_DATA PROVIDED:_
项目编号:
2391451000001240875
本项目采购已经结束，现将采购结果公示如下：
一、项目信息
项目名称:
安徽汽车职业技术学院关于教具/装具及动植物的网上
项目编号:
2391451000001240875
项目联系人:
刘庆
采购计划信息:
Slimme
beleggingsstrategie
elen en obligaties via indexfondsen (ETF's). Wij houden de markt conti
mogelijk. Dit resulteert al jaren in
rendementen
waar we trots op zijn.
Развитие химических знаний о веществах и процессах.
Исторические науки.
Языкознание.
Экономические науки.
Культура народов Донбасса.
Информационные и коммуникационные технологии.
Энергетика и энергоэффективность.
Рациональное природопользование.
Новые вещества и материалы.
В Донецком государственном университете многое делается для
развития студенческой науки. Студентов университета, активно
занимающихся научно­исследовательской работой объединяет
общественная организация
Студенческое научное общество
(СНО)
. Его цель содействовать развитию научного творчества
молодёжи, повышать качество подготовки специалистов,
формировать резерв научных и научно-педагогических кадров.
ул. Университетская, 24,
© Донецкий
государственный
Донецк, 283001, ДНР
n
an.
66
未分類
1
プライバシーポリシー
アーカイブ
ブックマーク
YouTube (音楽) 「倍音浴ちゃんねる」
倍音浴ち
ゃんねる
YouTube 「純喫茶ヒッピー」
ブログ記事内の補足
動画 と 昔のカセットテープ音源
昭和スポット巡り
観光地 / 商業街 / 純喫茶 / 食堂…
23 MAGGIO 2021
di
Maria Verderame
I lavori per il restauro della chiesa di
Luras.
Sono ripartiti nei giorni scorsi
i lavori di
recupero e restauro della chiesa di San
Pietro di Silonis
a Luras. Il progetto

_EXERCISE AIM:_
Your output should be an exact copy of the lines from the one containing "занимающихся научно­исследовательской работой" through the last line of the data above.

_EXERCISE ANSWER:_
занимающихся научно­исследовательской работой объединяет
общественная организация
Студенческое научное общество
(СНО)
. Его цель содействовать развитию научного творчества
молодёжи, повышать качество подготовки специалистов,
формировать резерв научных и научно-педагогических кадров.
ул. Университетская, 24,
© Донецкий
государственный
Донецк, 283001, ДНР
n
an.
66
未分類
1
プライバシーポリシー
アーカイブ
ブックマーク
YouTube (音楽) 「倍音浴ちゃんねる」
倍音浴ち
ゃんねる
YouTube 「純喫茶ヒッピー」
ブログ記事内の補足
動画 と 昔のカセットテープ音源
昭和スポット巡り
観光地 / 商業街 / 純喫茶 / 食堂…
23 MAGGIO 2021
di
Maria Verderame
I lavori per il restauro della chiesa di
Luras.
Sono ripartiti nei giorni scorsi
i lavori di
recupero e restauro della chiesa di San
Pietro di Silonis
a Luras. Il progetto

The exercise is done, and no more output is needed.